[Provided information Boundary: Start]
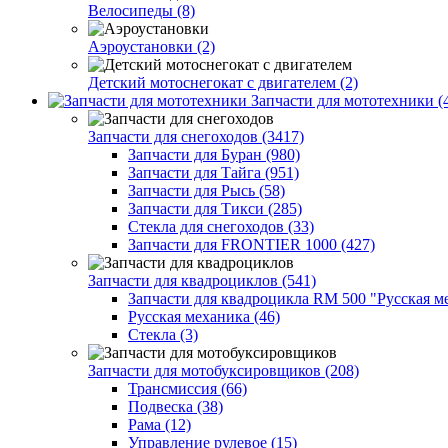
Велосипеды (8)
Аэроустановки (2)
Детский мотоснегокат с двигателем (2)
Запчасти для мототехники (
Запчасти для снегоходов (3417)
Запчасти для Буран (980)
Запчасти для Тайга (951)
Запчасти для Рысь (58)
Запчасти для Тикси (285)
Стекла для снегоходов (33)
Запчасти для FRONTIER 1000 (427)
Запчасти для квадроциклов (541)
Запчасти для квадроцикла RM 500 "Русская ме
Русская механика (46)
Стекла (3)
Запчасти для мотобуксировщиков (208)
Трансмиссия (66)
Подвеска (38)
Рама (12)
Управление рулевое (15)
[Provided information Boundary: End]
Task details.
Can you give the text of the material again with each "Запчасти" switched to "Детали", everything else unchanged and the pictures left out?

Solution to this task.
Велосипеды (8)
Аэроустановки (2)
Детский мотоснегокат с двигателем (2)
Детали для мототехники (
Детали для снегоходов (3417)
Детали для Буран (980)
Детали для Тайга (951)
Детали для Рысь (58)
Детали для Тикси (285)
Стекла для снегоходов (33)
Детали для FRONTIER 1000 (427)
Детали для квадроциклов (541)
Детали для квадроцикла RM 500 "Русская ме
Русская механика (46)
Стекла (3)
Детали для мотобуксировщиков (208)
Трансмиссия (66)
Подвеска (38)
Рама (12)
Управление рулевое (15)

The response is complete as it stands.